▶ **DIRECTIVE**
Please copy every record below exactly, but leave the pictures out.

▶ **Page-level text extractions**
::::::::::

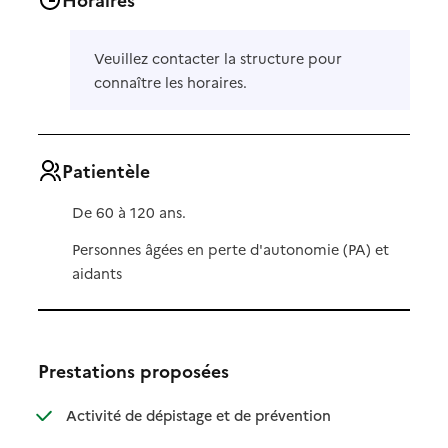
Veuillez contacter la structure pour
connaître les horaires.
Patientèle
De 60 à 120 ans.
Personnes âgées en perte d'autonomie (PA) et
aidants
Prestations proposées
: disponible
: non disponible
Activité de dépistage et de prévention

::::::::::

▶ **EXPECTED OUTPUT**
Veuillez contacter la structure pour
connaître les horaires.
Patientèle
De 60 à 120 ans.
Personnes âgées en perte d'autonomie (PA) et
aidants
Prestations proposées
: disponible
: non disponible
Activité de dépistage et de prévention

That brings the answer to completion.